**À compléter**:
- A) D'après le résumé sur les nouveaux publics étudiants, quelle période correspond à la seconde massification scolaire ?
- B) Poursuivez le résumé sur les nouveaux publics étudiants à partir de sa dernière phrase.

Résumés
Résumé
Cet article revient sur l’expression « nouveaux publics étudiants », popularisée dans le contexte français à la suite de la seconde massification scolaire (1985-1995) pour caractériser l’apparition d’une population étudiante moins dotée à la fois socialement et scolairement. Or, cette expression est utilisée depuis plusieurs décennies maintenant pour évoquer ces publics inscrits à l’université française, sans pour autant être remise en question. À travers une recherche articulant les recensions de cette notion dans la presse, les discours institutionnels, la littérature grise et les travaux scientifiques, avec des analyses sur plusieurs bases de données (enquête Conditions de vie de l’OVE, bases Admission Post-Bac 2016 et Parcoursup 2019), nous montrons tout d’abord que l’expression est fréquemment utilisée, notamment en période de réformes, pour désigner les étudiant·es non titulaires d’un baccalauréat général. Dans un second temps, le recours aux données permet de mettre en évidence une augmentation importante des effectifs étudiants depuis le début des années 2010, conséquence de l’accroissement du nombre de bachelier·es professionnel·les conjugué au boom démographique du début des années 2000 : il paraît alors pertinent de parler de troisième massification scolaire. Ces étudiant·es s’inscrivent par ailleurs davantage dans les licences de sciences, par rapport à celles de lettres et sciences humaines. L’analyse des caractéristiques sociales et scolaires des publics permet de montrer que cette augmentation des néo-entrant·es dans l’enseignement supérieur ne s’accompagne pas d’une plus grande diversité sociale. En revanche, la comparaison de la répartition des publics étudiants au sein des universités franciliennes en 2016 et en 2019 met en évidence une segmentation scolaire accrue entre les établissements de premier cycle, laquelle creuse les inégalités déjà présentes dans l’enseignement supérieur.

**Données du corpus**:
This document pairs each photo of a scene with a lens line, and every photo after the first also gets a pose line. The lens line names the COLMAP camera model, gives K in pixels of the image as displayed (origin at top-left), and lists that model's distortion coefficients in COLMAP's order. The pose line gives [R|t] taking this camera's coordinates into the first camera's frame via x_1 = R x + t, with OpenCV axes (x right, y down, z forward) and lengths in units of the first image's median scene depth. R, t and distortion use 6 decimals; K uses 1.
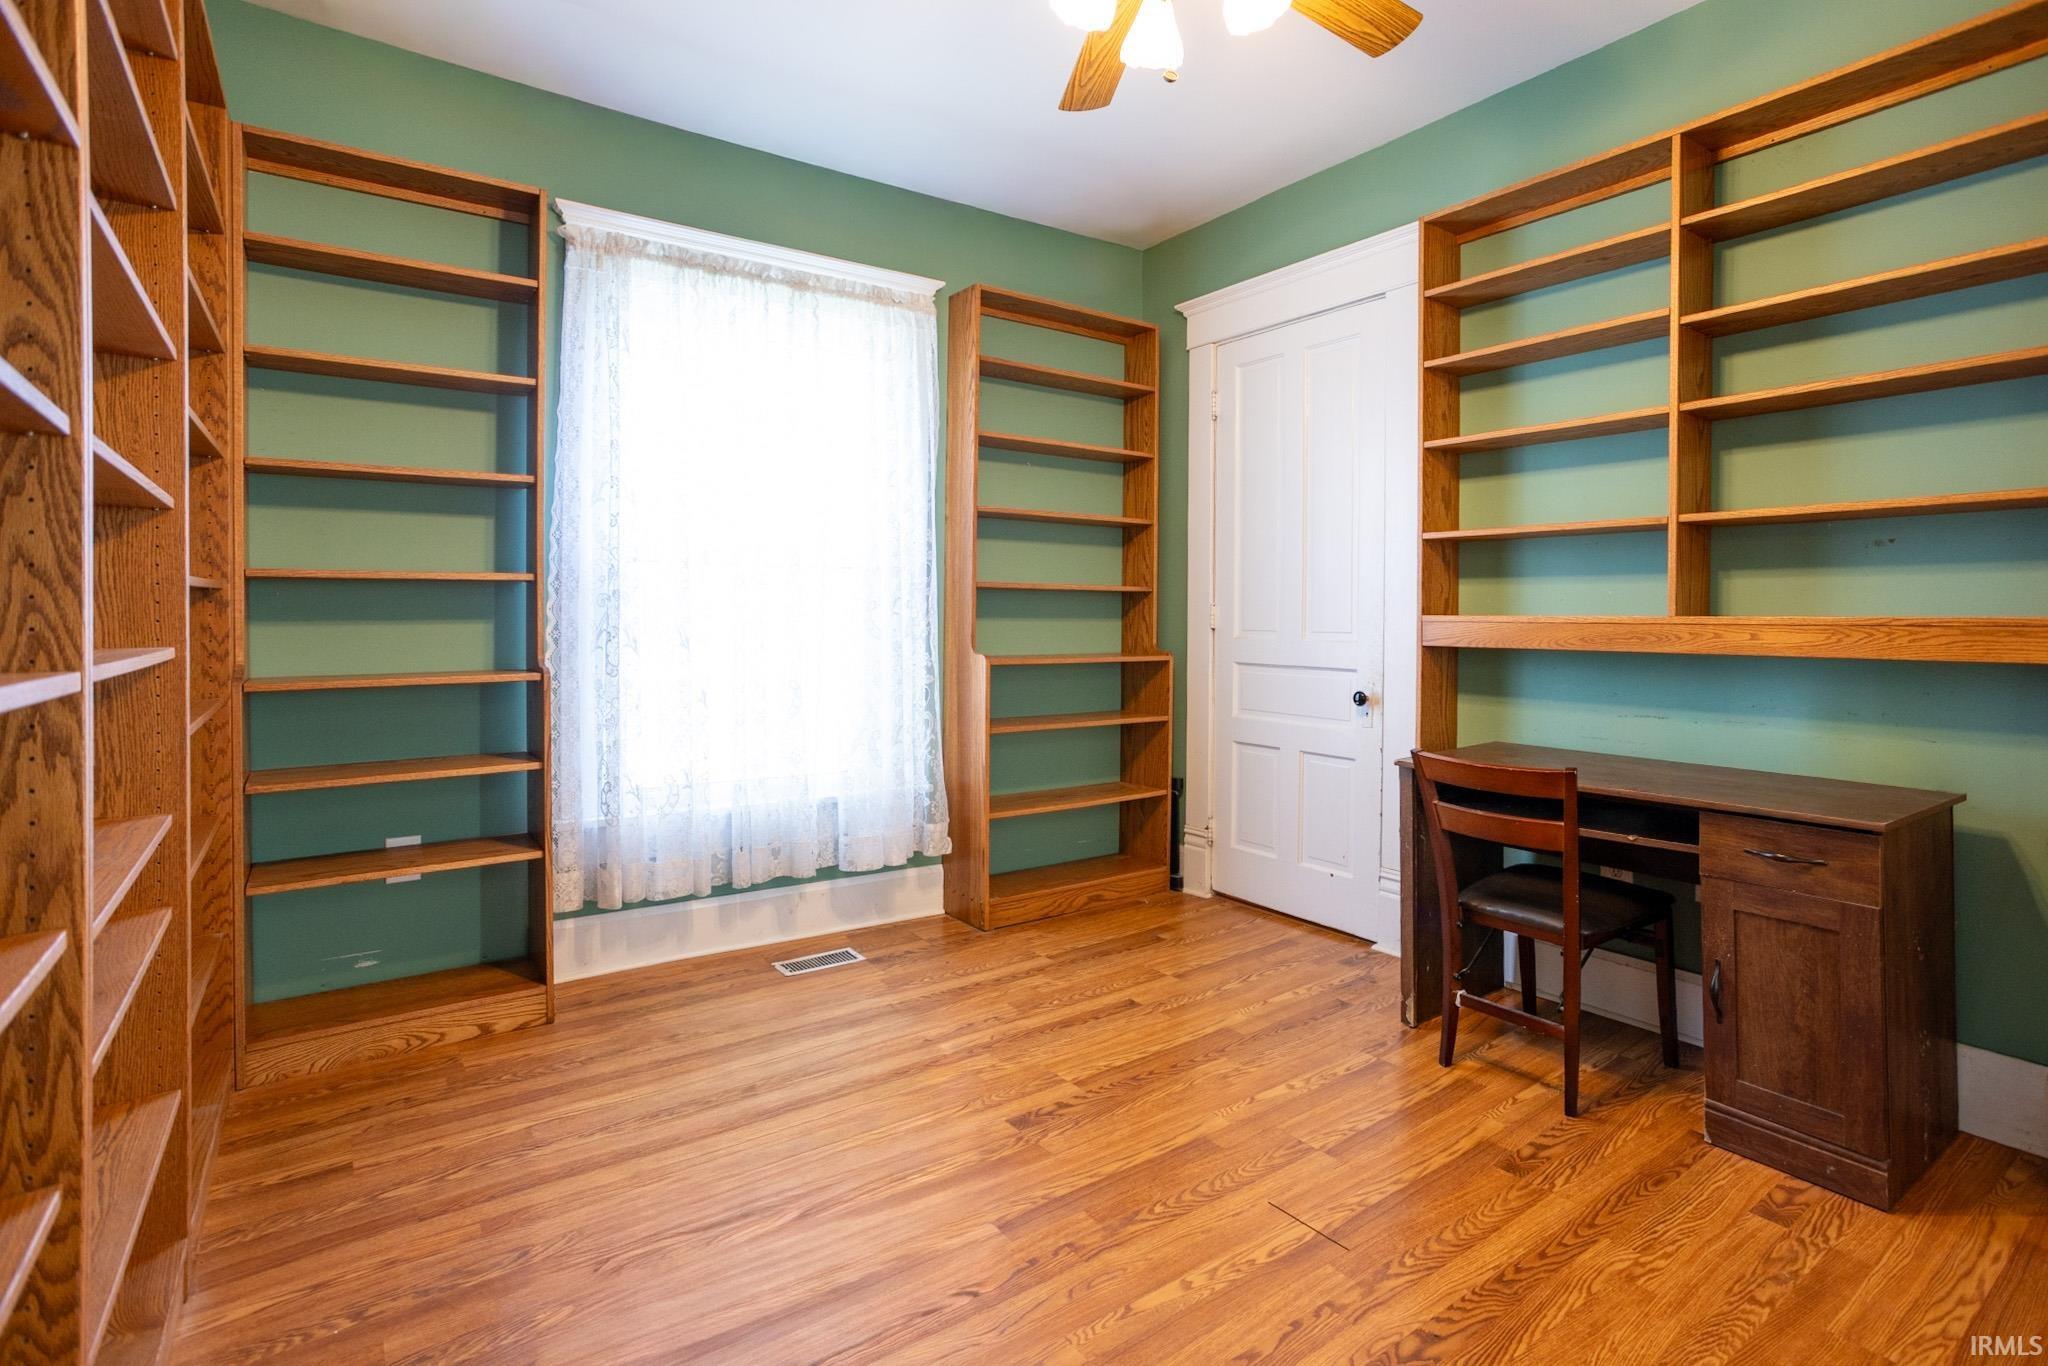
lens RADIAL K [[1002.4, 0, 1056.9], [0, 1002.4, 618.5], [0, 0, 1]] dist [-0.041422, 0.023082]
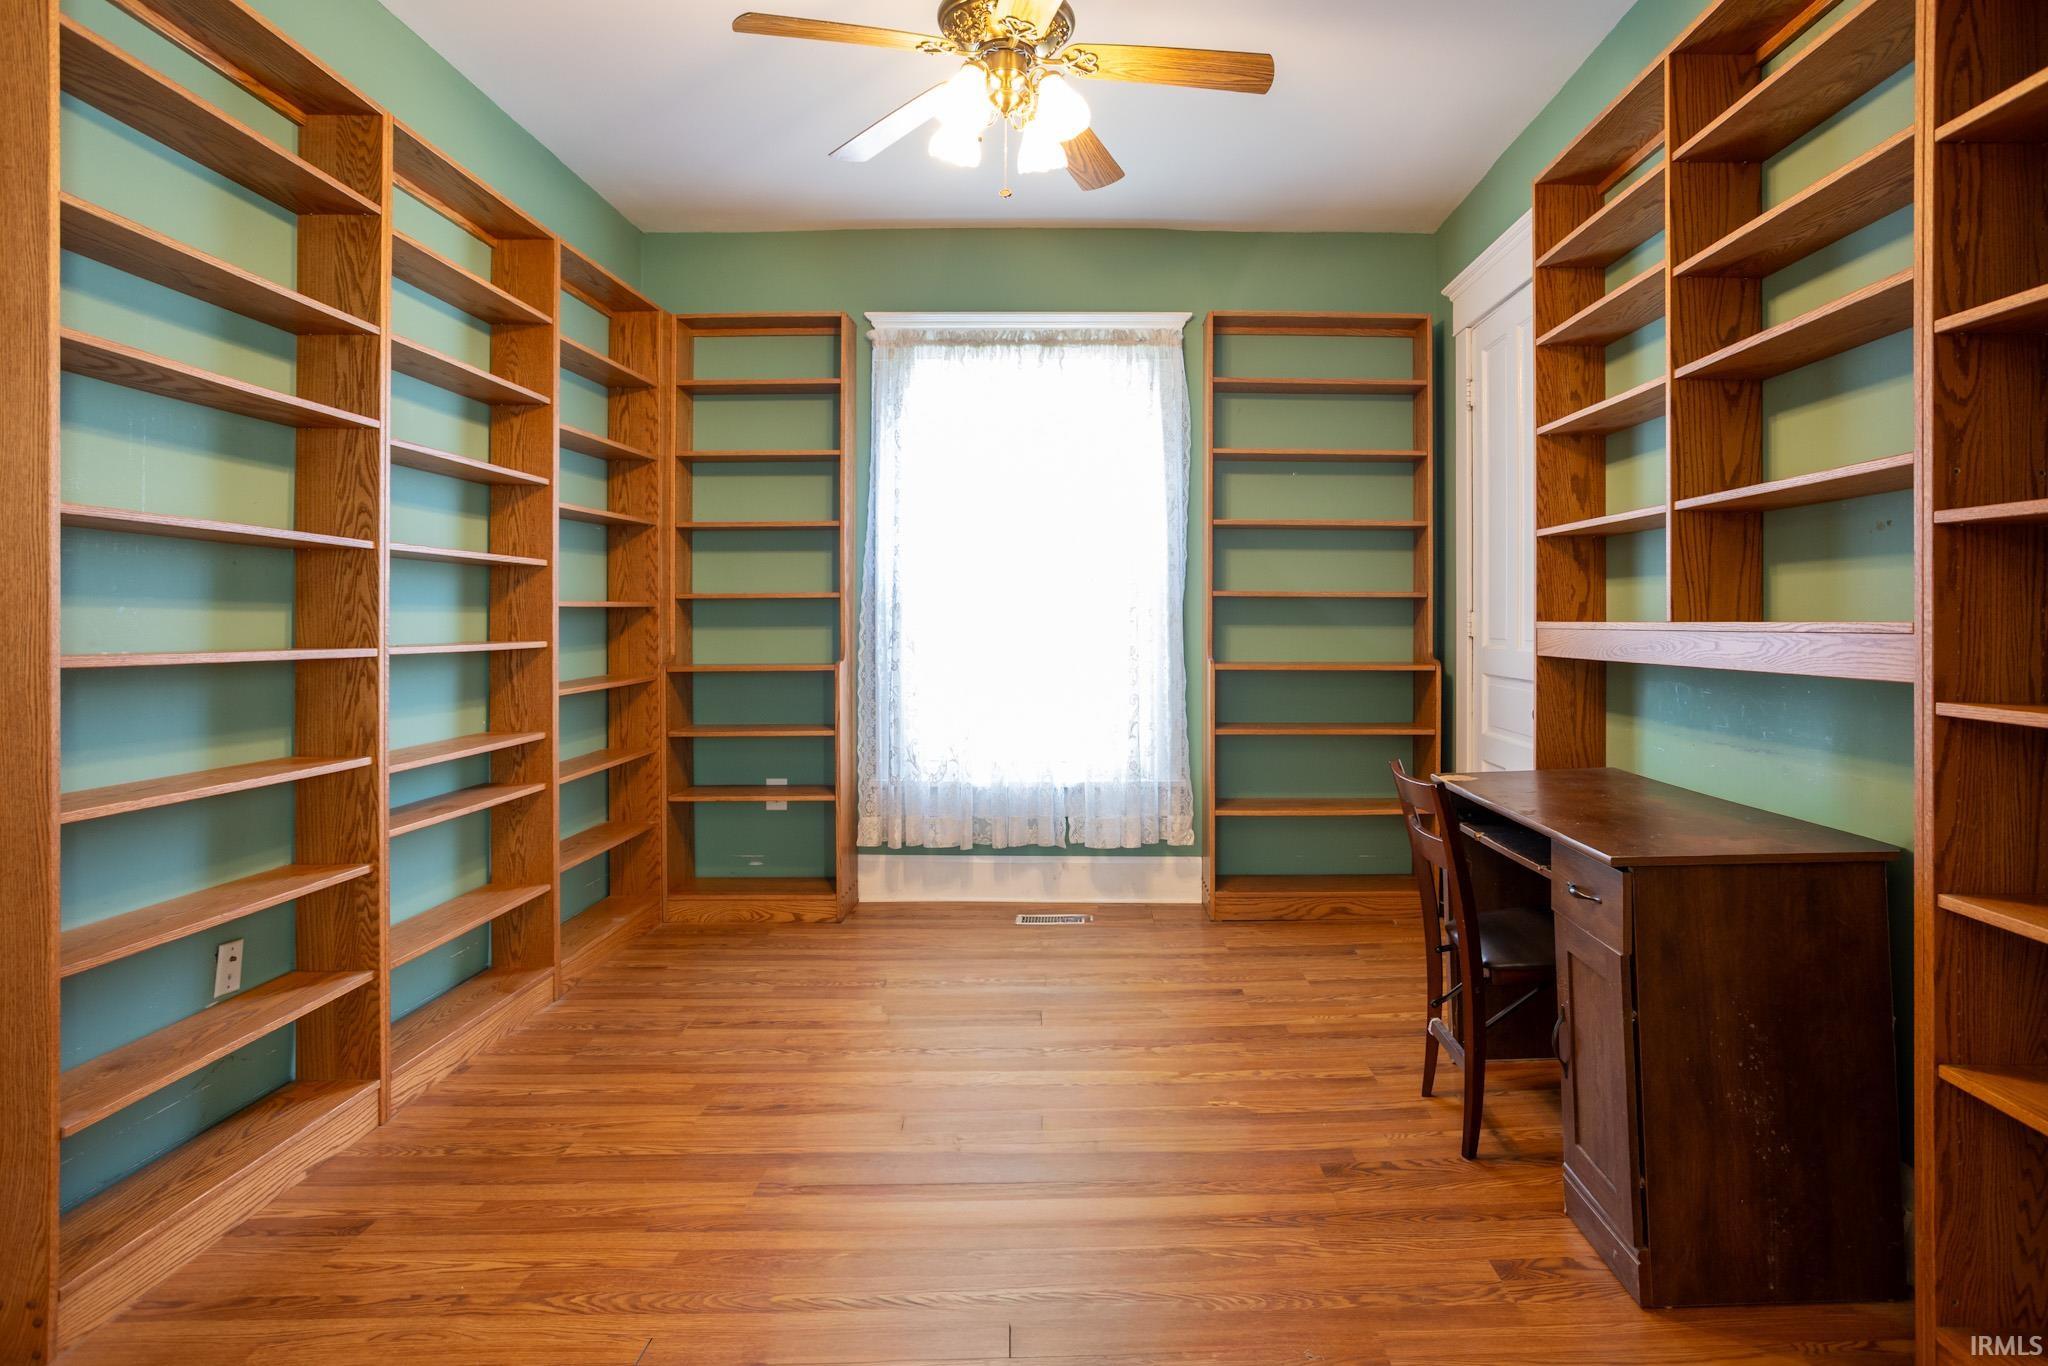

**Réponses attendues**:
- A) La seconde massification scolaire correspond à la période 1985-1995.

- B)
Mots-clés :
- démographie,
- nouveaux publics étudiants,
- massification,
- filières de l’enseignement supérieur,
- établissements
Abstract
This article looks into the expression “New student population” which became popular in France further to the second school expansion wave (1985-1995) to designate a new student category less endowed with social and educational resources. However, this expression has been used heedlessly over the past decades to refer to such a public among French university goers. After surveying the use of this notion in the press and institutional narratives as well as in scientific literature, together with analysing multiple databases (data from OVE’s Conditions de vie survey, 2016 post-secondary admission databases and Parcoursup 2019), this article yields three main findings. First, the expression “New student population” is frequently used during reform periods and describes students without a general secondary education degree. Second, the data evidences the significant increase in the student population since the early 2010’s resulting from the greater number of students with a vocational degree on the one hand and the demographic boom of the early 2000’s on the other hand. In this perspective, we can relevantly speak about a third school massification wave. Third, these bachelor students now more often register in the Faculty of Science and less in the Faculty of Arts and Humanities when it used to be the opposite. Finally, an analysis of students’ social characteristics by university in the Ile-de-France area shows that the greater number of freshers does not correlate with improved social diversity. On the contrary, comparing the distribution of these students in 2016 and in 2019 highlights a deeper educational segregation between Ile-de-France establishments therefore worsening existing inequalities in higher education.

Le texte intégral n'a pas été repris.